Kirchenkreis Steinfurt Coesfeld Borken

Lifeline 4.0 in Coesfeld

Konfis stellten sich mit besonderem Gottesdienst der Gemeinde vor

Szene aus dem Gottesdienst. Foto: Wenzlaff

v.l. Thomas Flachsland und Birgit Henke-Ostermann. Fotos: Knorr / Schiel

Anfang März fand in der Evangelischen Kirche am Markt in Coesfeld ein besonderer Gottesdienst statt. Die Konfirmandinnen und Konfirmanden stellten sich der Gemeinde vor – und das auf eine eindrucksvolle Weise. Unter dem Titel „Lifeline 4.0“ setzten sie sich mit dem Thema #ganz #schön #unter #druck auseinander. Mit Projektionen, Licht und Musik entstand ein modernes Gottesdienstformat. Begleitet wurden sie dabei von Gemeindepfarrerin Birgit Henke-Ostermann und Thomas Flachsland, Jugendreferent des Kirchenkreises Steinfurt-Coesfeld-Borken. Öffentlichkeitsreferentin Maleen Knorr sprach mit den beiden über das Projekt.

Wie ist die Idee zu „Lifeline“ entstanden, und was ist das Besondere an diesem Format?

Henke-Ostermann:
Entstanden ist das Projekt vor fünf Jahren. Wir haben uns die Frage gestellt, was Inhalte der Konfirmandenarbeit sein können, wie diese Zeit verlaufen sollte und ob es ein unvergessliches Erlebnis aus dieser Zeit braucht, aus diesem intensiven Kontakt mit Kirche. „Lifeline“ ist ein besonderes Erlebnis, das die Jugendlichen selber wesentlich mitgestalten können, bei dem sie selber kreativ werden und ihre Ideen und Wünsche umsetzen. Wir sind froh, dass das Projekt durch das Jugendreferat des Kirchenkreises so professionell begleitet wird.

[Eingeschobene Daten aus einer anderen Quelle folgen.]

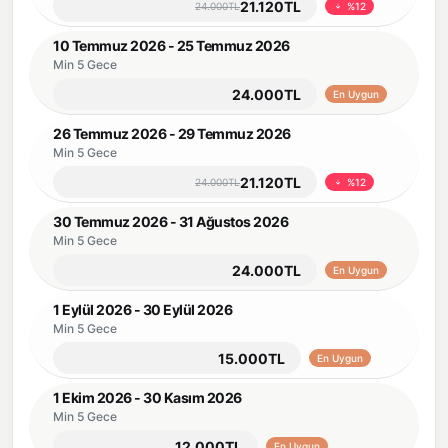
21.120TL
24.000TL
%12
10 Temmuz 2026 - 25 Temmuz 2026
Min 5 Gece
24.000TL
En Uygun
26 Temmuz 2026 - 29 Temmuz 2026
Min 5 Gece
21.120TL
24.000TL
%12
30 Temmuz 2026 - 31 Ağustos 2026
Min 5 Gece
24.000TL
En Uygun
1 Eylül 2026 - 30 Eylül 2026
Min 5 Gece
15.000TL
En Uygun
1 Ekim 2026 - 30 Kasım 2026
Min 5 Gece
12.000TL
En Uygun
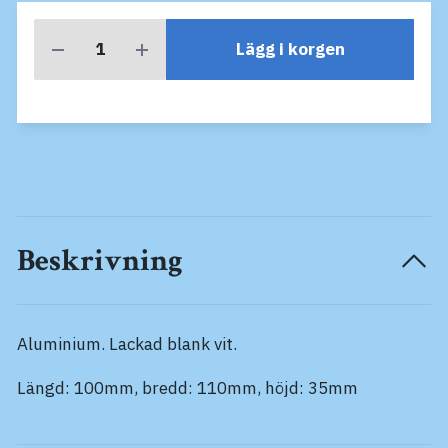
Lägg i korgen
Beskrivning
Aluminium. Lackad blank vit.
Längd: 100mm, bredd: 110mm, höjd: 35mm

Flachsland: Dieses Projekt in Coesfeld umsetzen zu helfen ist unglaublich spannend. Die Kirche am Markt ist etwas Besonderes, auch schon vor dem Einbau des Kubus. Einerseits gibt es da diese unglaubliche Höhe und Weite des Raums, aber in der Dunkelheit der Nacht ist da diese unfassbare Tiefe und spürbare Stille.

Warum habt ihr euch in diesem Jahr für das Thema #ganz #schön #unter #druck entschieden?

Flachsland:
Im vergangenen Jahr wurde der Kubus in den Kirchraum eingebaut und wurde dadurch in diesem Jahr zu unserem Aktionsraum. An zwei Aktionstagen haben die Jugendlichen Situation der Enge nachgespielt, Kooperationsspiele gemacht und gemeinsam meditiert.

Henke-Ostermann: Dabei kristallisierten sich drei Themen heraus, die für die Jugendlichen wichtig waren: Mobbing und social media, sowie Angst vor dem Versagen und Prüfungsangst.

Wie wurde das Thema in Musik, Licht und Projektionen umgesetzt?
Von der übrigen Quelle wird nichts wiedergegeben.